Réalisateur : Christian Petzold
Avec : Thomas Schubert, Paula Beer, Langston Uibel, Enno Trebs,…
Distributeur : Les Films du Losange
Budget : -
Genre : Drame, Romance
Nationalité : Allemand
Durée : 1h42min

Synopsis :
Une petite maison de vacances au bord de la mer Baltique. Les journées sont chaudes et il n'a pas plu depuis des semaines. Quatre jeunes gens se réunissent, des amis anciens et nouveaux. Les forêts desséchées qui les entourent commencent à s'enflammer, tout comme leurs émotions. Le bonheur, la luxure et l'amour, mais aussi les jalousies, les rancœurs et les tensions. Pendant ce temps, les forêts brûlent. Et très vite, les flammes sont là.


Critique :


Il n’existe pas plus égocentrique que la figure de l’artiste au cinéma. Le dernier film de Kelly Reichardt, Showing Up, en est un délicieux exemple. Après le spectral Ondine, où l’on plongeait dans les mythes aquatiques, Christian Petzold nous mène au cœur de la forêt, menacée par les incendies estivaux. Le ciel rouge, son nouveau film, se trouve être déroutant, entre le film de vacances (pas si) classique et le film de genre, hanté par une chose difficile à cerner.

Copyright Christian Schulz, Schramm Film


Aussi incroyable que cela puisse paraître, au vue des premières images, Le ciel rouge a quelque chose de Shining dans son approche. Une douleur indicible, une chose invisible à l'œil, une intuition qui nous fait dire que, malgré le cadre idyllique, tout ne se passera pas comme prévu. La première réplique annonce justement qu’il y a un problème, avec le bruit que produit la voiture. À l’image du film de Kubrick, une voiture (rouge) se fond dans la forêt pour atteindre une destination loin de toute commodité. C’est le début auquel on s’attend dans tous films d’horreurs qui se respectent : le problème, la panne, l’imprévu qui fait prendre un autre chemin aux personnages, vers leur propre perte. Si le cinéma de Petzold a toujours eu une part de mysticisme, c’est peut-être la première fois qu’il joue aussi frontalement avec les codes du genre.
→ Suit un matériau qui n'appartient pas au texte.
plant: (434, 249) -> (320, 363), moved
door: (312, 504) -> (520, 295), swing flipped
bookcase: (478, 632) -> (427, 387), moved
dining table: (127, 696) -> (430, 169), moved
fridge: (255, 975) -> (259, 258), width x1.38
C’est ici pour mieux nous berner. Tel le petit chaperon sans défense, munie de son inimitable manteau rouge, le réalisateur allemand nous incite à rentrer dans sa forêt des tourments, à nos risques et périls ….

Les deux personnages, un écrivain débutant et un futur étudiant aux beaux-arts arrivent toutefois à leur destination, une maison à la lisière de la mer Baltique, protégée des regards par la forêt. Tous deux y passeront leur été à travailler. Le premier, pour corriger son manuscrit. Le deuxième, pour préparer son dossier d’admission. La maison est hantée par Nadja (Paula Beer, une habituée chez Christian Petzold), jeune femme invisible mais qui envahit l’espace (visuel et sonore) de sa présence, impromptue pour les deux hommes qui n’en savaient rien. La cohabitation va se révéler difficile pour Léon (Thomas Schubert), en recherche de calme et de motivation pour mener à bien son deuxième roman. Car Nadja, malgré son absence au début du film, n’est pas ce qu’on appellerait une femme discrète. Aussi solaire que Léon est taciturne, elle illumine le cadre par la chanson qu’elle sifflote en partant au travail, dans sa robe rouge qui ne la quittera que rarement dans le film.
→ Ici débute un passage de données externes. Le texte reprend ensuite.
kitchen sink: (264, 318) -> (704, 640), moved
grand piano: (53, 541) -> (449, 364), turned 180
Copyright Christian Schulz, Schramm Film


Il serait difficile de mettre Le ciel rouge dans une case. Ni complètement un film de genre, ni aussi léger que ce que l’on attend d’un film dit de vacances, le film navigue sur les flots de l’indescriptible, pour notre plus grand plaisir. Rien de tel que de ne pas savoir où va se diriger la narration et de se laisser porter par la proposition de Christian Petzold. Celui-ci joue sur les apparences afin d’exploiter au mieux le regard de Léon, plein de mépris pour ce qui l’entoure, et de lui dévoiler toutes ses insécurités d’artiste qui sait que ce qu’il vient de produire n’est pas bon. Comme tous films, Le ciel rouge se regarde mais il s’interroge sur la portée du regard. Qu’est-ce qui se cache derrière, quelle est sa volonté, qu’est-ce qu’on projette sur l’objet de notre regard ? C’est toute la réflexion de Félix (Langston Uibel) dans son travail photographique sur la mer, étrange rideau bleu, contrepoint du rouge leitmotiv et du vert forêt. C’est peut-être ce qui énerve Léon, cette limpidité azur (de face ou de dos) qui tranche avec son douloureux accouchement livresque. En creux, le film interroge la solitude dans la création, bien que celle de Léon soit une solitude non pas en raison d'un génie créatif mais celle de l'écrivain imbu de sa personne, celle qui crée l'amertume et l'envie de détruire les rêves et idéaux des autres. 

Cruel sans en avoir l’air, Le ciel rouge déploie une narration simple que seul Christian Petzold pouvait conjurer en une œuvre singulière.